→ Task data:
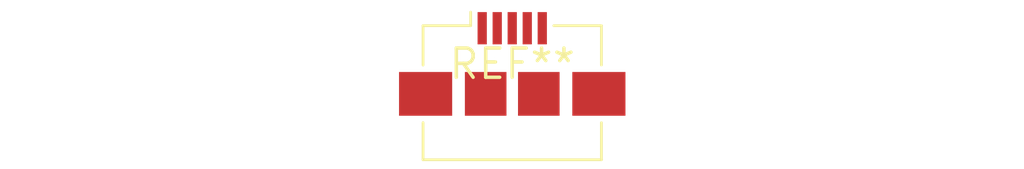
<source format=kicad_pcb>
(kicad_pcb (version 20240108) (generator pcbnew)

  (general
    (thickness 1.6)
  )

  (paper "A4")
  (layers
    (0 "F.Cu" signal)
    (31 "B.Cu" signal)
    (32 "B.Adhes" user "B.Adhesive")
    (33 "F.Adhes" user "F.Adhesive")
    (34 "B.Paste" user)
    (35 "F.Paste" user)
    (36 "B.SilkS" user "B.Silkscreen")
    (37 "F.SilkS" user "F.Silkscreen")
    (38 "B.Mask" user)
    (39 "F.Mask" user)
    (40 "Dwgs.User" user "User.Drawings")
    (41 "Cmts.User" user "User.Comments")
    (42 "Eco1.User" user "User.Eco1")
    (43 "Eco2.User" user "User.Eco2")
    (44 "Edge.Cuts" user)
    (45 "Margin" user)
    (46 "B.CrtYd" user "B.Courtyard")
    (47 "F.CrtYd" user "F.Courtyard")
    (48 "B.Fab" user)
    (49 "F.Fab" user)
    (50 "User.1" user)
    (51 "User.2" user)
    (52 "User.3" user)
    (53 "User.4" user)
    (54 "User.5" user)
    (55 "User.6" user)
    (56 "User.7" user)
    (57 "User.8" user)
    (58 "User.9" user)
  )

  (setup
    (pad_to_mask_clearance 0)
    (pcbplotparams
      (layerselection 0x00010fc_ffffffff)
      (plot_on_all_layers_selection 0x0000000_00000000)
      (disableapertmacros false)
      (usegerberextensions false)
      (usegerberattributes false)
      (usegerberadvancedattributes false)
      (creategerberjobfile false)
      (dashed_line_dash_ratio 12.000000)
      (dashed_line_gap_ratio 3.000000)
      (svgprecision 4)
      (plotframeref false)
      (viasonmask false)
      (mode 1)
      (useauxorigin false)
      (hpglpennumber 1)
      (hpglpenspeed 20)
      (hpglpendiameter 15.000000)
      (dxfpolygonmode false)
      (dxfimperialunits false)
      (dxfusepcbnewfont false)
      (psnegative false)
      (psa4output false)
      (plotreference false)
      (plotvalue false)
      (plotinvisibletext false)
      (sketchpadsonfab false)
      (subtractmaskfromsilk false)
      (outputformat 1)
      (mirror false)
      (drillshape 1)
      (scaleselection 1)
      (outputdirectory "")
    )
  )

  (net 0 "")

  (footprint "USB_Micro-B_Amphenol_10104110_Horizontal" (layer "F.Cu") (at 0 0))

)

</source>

---

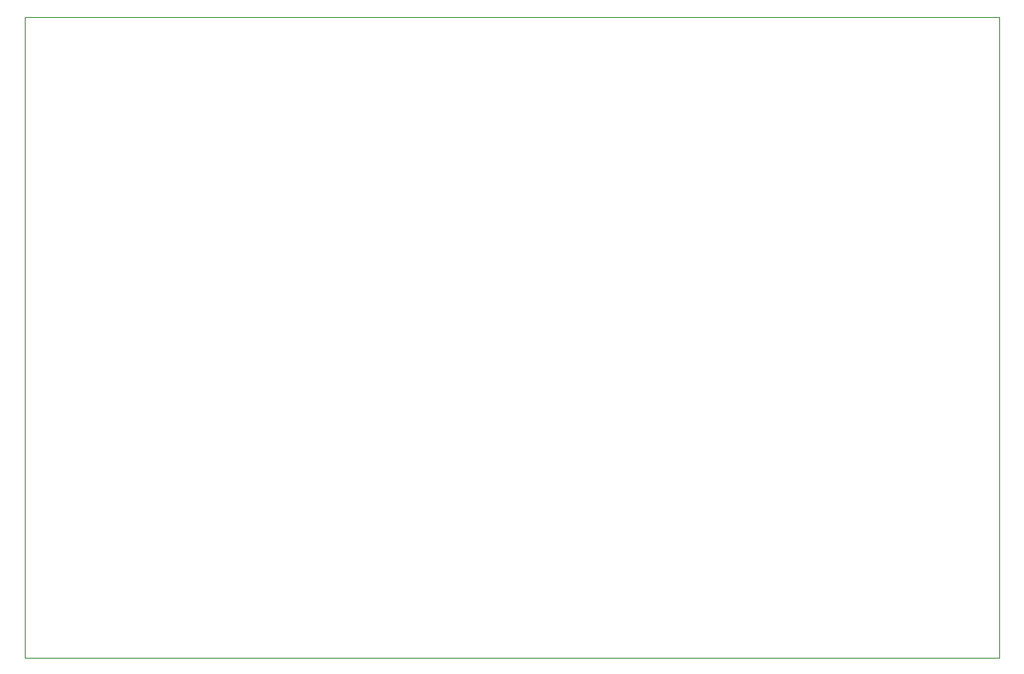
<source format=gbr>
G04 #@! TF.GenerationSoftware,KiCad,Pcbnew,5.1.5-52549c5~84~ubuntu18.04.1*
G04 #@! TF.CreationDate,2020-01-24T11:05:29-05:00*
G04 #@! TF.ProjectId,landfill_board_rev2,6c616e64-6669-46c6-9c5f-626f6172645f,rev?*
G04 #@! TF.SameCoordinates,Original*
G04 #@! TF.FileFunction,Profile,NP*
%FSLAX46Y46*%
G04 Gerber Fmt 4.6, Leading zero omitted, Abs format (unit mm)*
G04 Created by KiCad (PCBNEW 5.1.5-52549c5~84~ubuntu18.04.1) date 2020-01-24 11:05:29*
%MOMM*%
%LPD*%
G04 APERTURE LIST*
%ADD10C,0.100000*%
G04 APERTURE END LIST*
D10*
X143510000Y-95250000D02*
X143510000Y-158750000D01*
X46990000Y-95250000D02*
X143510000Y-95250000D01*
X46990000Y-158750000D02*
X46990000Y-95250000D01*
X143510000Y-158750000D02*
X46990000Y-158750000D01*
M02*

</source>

→ Exercise details: Where a line in the records above contains the word "CrtYd", include it in the count; state the total and nothing more.

→ Solution to this task: 2